ВОДОЮ и ДУХОМ

Простейший способ описать раннехристианский подход к таинствам — это сказать, что Церковь игнорировала различие в них «формы» и «сущности», и тем самым игнорировала вопрос, позднее ставший поистине проблемой литургического богословия. В ранней Церкви слова «подобие» и «образ», очевидно, относились к форме крещения, т. е. к погружению крещаемого в воду и его выходу из воды. Однако эта форма и есть то, что проявляет, сообщает и исполняет сущность, будучи самим явлением ее, так что слово «подобие», описывая форму, в то же время выражает сущность. Поэтому крещение, которое совершается «в подобие» и «по образу» смерти и воскресения, и есть смерть и воскресение. И ранняя Церковь, прежде чем она стала объяснять — если она вообще стала объяснять — все эти «почему», «что» и «как» относительно смерти и воскресения в крещении, знала, что для того чтобы следовать за Христом, нужно сначала умереть и воскреснуть с Ним и в Нем; что христианская жизнь поистине начинается с события, в котором, как и во всех подлинных событиях, само различение формы и сущности — всего лишь ненужная абстракция. В крещении, поскольку оно есть событие, форма и сущность, действие и результат, знак и его значение совпадают, ибо цель одного — быть другим, явить и реализовать другое. Крещение есть то, что оно представляет, потому что то, что оно представляет — смерть и воскресение, — есть истина. Оно есть представление не «идеи», а содержания и реальности самой христианской веры: веровать во Христа значит умереть и иметь жизнь, «сокрытую со Христом в Боге» (Кол. 3, 3). Таков центральный, всеобъемлющий и всеохватывающий опыт ранней Церкви, опыт столь очевидный, столь непосредственный, что вначале она даже не объясняла его, но рассматривала скорее как источник и условие всех богословских объяснений.

Можно сказать без преувеличения, что в истории Церкви началась новая глава, когда богословие разрушило целостность первоначального видения и практики таинств, и разрушило тем, что положило непременным условием лучшего понимания таинств различение в них формы и сущности, другими словами — решив, что сущность таинства может и даже должна быть известна и определена отдельно от его формы. В этом кратком очерке мы не можем рассматривать исторические и духовные факторы, приведшие к такому решающему изменению, к этому — по крайней мере, по нашему мнению — «первородному греху» всего современного, послеотеческого, озападненного богословия. Для нас важен здесь тот факт, что указанное изменение постепенно привело к абсолютно другому пониманию таинств вообще и крещения в частности.

Этот новый подход, разумеется, сохранил решающее значение формы таинств, однако по причинам, весьма чуждым ранней Церкви. В ранней традиции форма важна, поскольку ее природа и функции имеют эпифанический характер, поскольку она открывает сущность, истинно является ею и исполняет ее. А, будучи явлением сущности, форма есть средство ее познания и объяснения. В новом подходе форма уже не является эпифанией, а есть только внешний знак и, таким образом, гарантия того, что определенная сущность сообщена и вложена должным образом. Что же касается этой сущности, то она может и должна познаваться и определяться в отрыве от формы и даже априорно по отношению к ней, ибо в противном случае не будет известно, что обозначается и гарантируется посредством формы. Используя один из ключевых терминов этого нового богословия таинств, можно сказать, что форма — это то, что делает таинство действенным, а не явление того, что становится действенным в данном таинстве.

▸ **Список заданий**:
1/ Выпишите из отрывка о крещении всё, начиная со слов «Можно сказать без» и заканчивая словами «крещения в частности.».
2/ К чему, согласно отрывку о крещении, в ранней Церкви относились слова «подобие» и «образ»?
Строки ниже — самостоятельный материал, не связанный с отрывком.

▸ **Приведённый материал**:
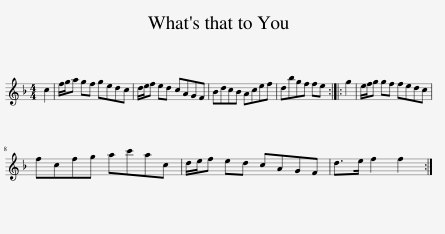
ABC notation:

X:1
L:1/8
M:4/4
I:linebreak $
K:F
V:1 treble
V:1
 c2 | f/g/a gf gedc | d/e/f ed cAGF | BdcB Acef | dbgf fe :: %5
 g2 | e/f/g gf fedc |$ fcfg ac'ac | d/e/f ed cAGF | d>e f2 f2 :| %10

▸ **Ответы к заданиям**:
1/
Можно сказать без преувеличения, что в истории Церкви началась новая глава, когда богословие разрушило целостность первоначального видения и практики таинств, и разрушило тем, что положило непременным условием лучшего понимания таинств различение в них формы и сущности, другими словами — решив, что сущность таинства может и даже должна быть известна и определена отдельно от его формы. В этом кратком очерке мы не можем рассматривать исторические и духовные факторы, приведшие к такому решающему изменению, к этому — по крайней мере, по нашему мнению — «первородному греху» всего современного, послеотеческого, озападненного богословия. Для нас важен здесь тот факт, что указанное изменение постепенно привело к абсолютно другому пониманию таинств вообще и крещения в частности.

2/ К форме крещения, то есть к погружению крещаемого в воду и его выходу из воды.